- ZADANIE 1
Wyodrębnij z rekordów i powtórz bez żadnych zmian fragment, który zaczyna się od wiersza zawierającego „Kindly look at the”, a kończy na wierszu zawierającym „After 20 years”, wliczając oba te wiersze.

- TEKST DO ANALIZY
-------
Partia Andreja Plenkovicia rozbiła konkurentów. To dobra wiadomość dla powstałej w Warszawie Inicjatywy Trójmorza.
Porażka socjaldemokratów i nacjonalistów, miażdżąca wygrana centroprawicy, ale też nieoczekiwanie dobry wynik politycznej świeżynki, koalicji lewicy i Zielonych. Wyniki niedzielnych wyborów z 99,96 proc. podliczonych już lokali wyborczych wskazują, że kolejną kadencję u władzy pozostanie Chorwacka Wspólnota Demokratyczna (HDZ) Andreja Plenkovicia. To najlepszy wynik tej partii od jej powstania w 1989 r., czyli na krótko przed rozpadem Jugosławii.
Wówczas na jej czele stał Franjo Tuđman, który do śmierci w 1999 r. pełnił funkcję prezydenta. To za jego rządów Chorwacja ogłosiła i obroniła przed Serbami niepodległości i przeprowadziła prywatyzację – niezbyt udaną, bo tworzącą oligarchiczne układy. HDZ sama przedstawia się jako centroprawica, ale jej przeciwnicy traktują ją jak partię nacjonalistyczną. To Tuđman podjął próbę przyłączenia wszystkich ziem zamieszkanych przez Chorwatów, a leżących na terenie Bośni i Hercegowiny czy serbskiej Wojwodiny. HDZ jest też oskarżana o dyskryminację mniejszości serbskiej.
Plenković, wbrew przedwyborczym sondażom, wyraźnie pokonał koalicję Reset skupioną wokół Partii Socjaldemokratycznej (SDP), która raptem w styczniu zdobyła dla Zorana Milanovicia urząd prezydenta. Milanović pokonał wówczas w II turze wywodzącą się z HDZ dotychczasową prezydent Kolindę Grabar-Kitarović. Jednak po niedzielnej euforii Plenkovicia czekają niełatwe czasy. Chorwacja niebawem zderzy się z postepidemicznym kryzysem ekonomicznym. Rządzący od 2016 r. premier jest postrzegany jako polityk potrafiający poruszać się po brukselskich kuluarach, czemu pomaga to, że HDZ należy do największej w europarlamencie Europejskiej Partii Ludowej (EPP). Dlatego Chorwaci liczą, że uda mu się wynegocjować dobre warunki podziału środków z unijnych funduszy pomocowych.
-------
- PRZEKAZANE REKORDY
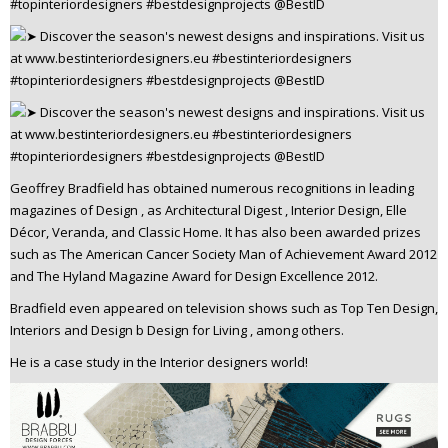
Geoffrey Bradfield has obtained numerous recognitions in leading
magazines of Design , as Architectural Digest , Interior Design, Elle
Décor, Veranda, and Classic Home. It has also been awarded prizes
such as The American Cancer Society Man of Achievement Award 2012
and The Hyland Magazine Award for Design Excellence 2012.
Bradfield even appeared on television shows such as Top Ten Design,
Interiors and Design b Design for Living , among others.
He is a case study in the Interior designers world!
-------
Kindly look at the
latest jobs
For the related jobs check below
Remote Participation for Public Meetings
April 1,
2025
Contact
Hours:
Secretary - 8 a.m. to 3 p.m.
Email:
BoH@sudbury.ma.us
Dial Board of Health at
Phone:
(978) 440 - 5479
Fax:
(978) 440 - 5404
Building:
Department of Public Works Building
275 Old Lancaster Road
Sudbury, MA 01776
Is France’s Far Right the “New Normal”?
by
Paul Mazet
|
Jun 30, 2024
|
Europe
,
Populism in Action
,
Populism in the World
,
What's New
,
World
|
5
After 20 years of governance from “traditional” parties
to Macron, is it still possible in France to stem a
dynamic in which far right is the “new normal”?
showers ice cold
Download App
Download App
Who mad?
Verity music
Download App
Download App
-------
- ZADANIE 2
Przepisz dosłownie z tekstu o wyborach w Chorwacji fragment, który zaczyna się od słów zawierających „Porażka socjaldemokratów i”, a kończy na słowach zawierających „przed rozpadem Jugosławii.”.

- OCZEKIWANA ODPOWIEDŹ 1
Kindly look at the
latest jobs
For the related jobs check below
Remote Participation for Public Meetings
April 1,
2025
Contact
Hours:
Secretary - 8 a.m. to 3 p.m.
Email:
BoH@sudbury.ma.us
Dial Board of Health at
Phone:
(978) 440 - 5479
Fax:
(978) 440 - 5404
Building:
Department of Public Works Building
275 Old Lancaster Road
Sudbury, MA 01776
Is France’s Far Right the “New Normal”?
by
Paul Mazet
|
Jun 30, 2024
|
Europe
,
Populism in Action
,
Populism in the World
,
What's New
,
World
|
5
After 20 years of governance from “traditional” parties

- OCZEKIWANA ODPOWIEDŹ 2
Porażka socjaldemokratów i nacjonalistów, miażdżąca wygrana centroprawicy, ale też nieoczekiwanie dobry wynik politycznej świeżynki, koalicji lewicy i Zielonych. Wyniki niedzielnych wyborów z 99,96 proc. podliczonych już lokali wyborczych wskazują, że kolejną kadencję u władzy pozostanie Chorwacka Wspólnota Demokratyczna (HDZ) Andreja Plenkovicia. To najlepszy wynik tej partii od jej powstania w 1989 r., czyli na krótko przed rozpadem Jugosławii.